Exh 17: Worst performers YTD in S&P 500 IT are old school IT companies

The same is true for Nutanix, which is down about 40% YTD. Here, we believe management has mishandled its transition from a integrated hardware/software product to a software-only solution sold as a subscription rather than a one-time license. Both these moves – dropping the hardware element of the sale and recognizing software sales as ongoing subscription payments rather than an upfront fee – have dramatically hit recognized revenue growth in 2019 but do not speak to the long-term potential of the company under the new strategy. Underneath the reported numbers, subscription sales have been rising at a nearly 50% annual clip and the company remains an intriguing take-out candidate for many possible buyers (e.g. Google, Cisco, IBM, etc.). We see significant upside for the company and much easier compares going forward.

Exh 18: Snapshot of Key Valuation Metrics for Square Inc.

Portfolio Changes

We are making some changes this quarter. First, we will add Square, which we believe is very well positioned to build on its traction at the point-of-sale to extend to larger customers and to offer new services integrated to its payments platform. While there is growing competition, we believe this is an indication of the potential opportunity and have confidence that Square will come out a winner.
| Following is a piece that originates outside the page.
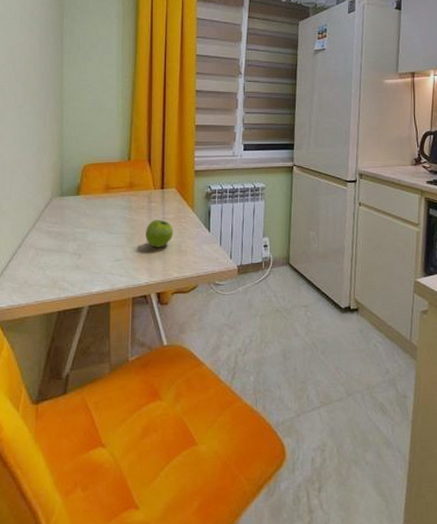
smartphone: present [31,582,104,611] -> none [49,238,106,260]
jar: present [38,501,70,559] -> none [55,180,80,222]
With shares nearly 25% off of August highs, we see this as an interesting entry point (Exhibit 18).

We are also adding Okta, a fast-growing cybersecurity company focused on user identity management for enterprise networks. This a pure play leader in one of the most attractive parts of the security landscape (Cybersecurity: Dumb Users and State Sponsored Cyberweapons) with plenty of runway to sustain growth and the potential for a buy-out at a premium. It is also trading well off of its August highs (Exhibit 19, 20).

Exh 19: Consensus sales growth estimates for OKTA expect a sharp deceleration

Exh 20: OKTA has surprised to upside on sales by an average of 7.6% in the LTM

To make room, we are removing Accenture and Salesforce. Both stocks have been excellent performers for us since they were added to the portfolio and we remain optimistic for both companies going forward. Still, in both cases, we believe investor expectations have risen to a point where the potential for significant surprises is diminished over the next few quarters (Exhibit 21, 22). Moreover, we believe that it is very likely that Salesforce will make a significant acquisition or two over the next year, deals that could diminish near term earnings and stall the momentum of the stock.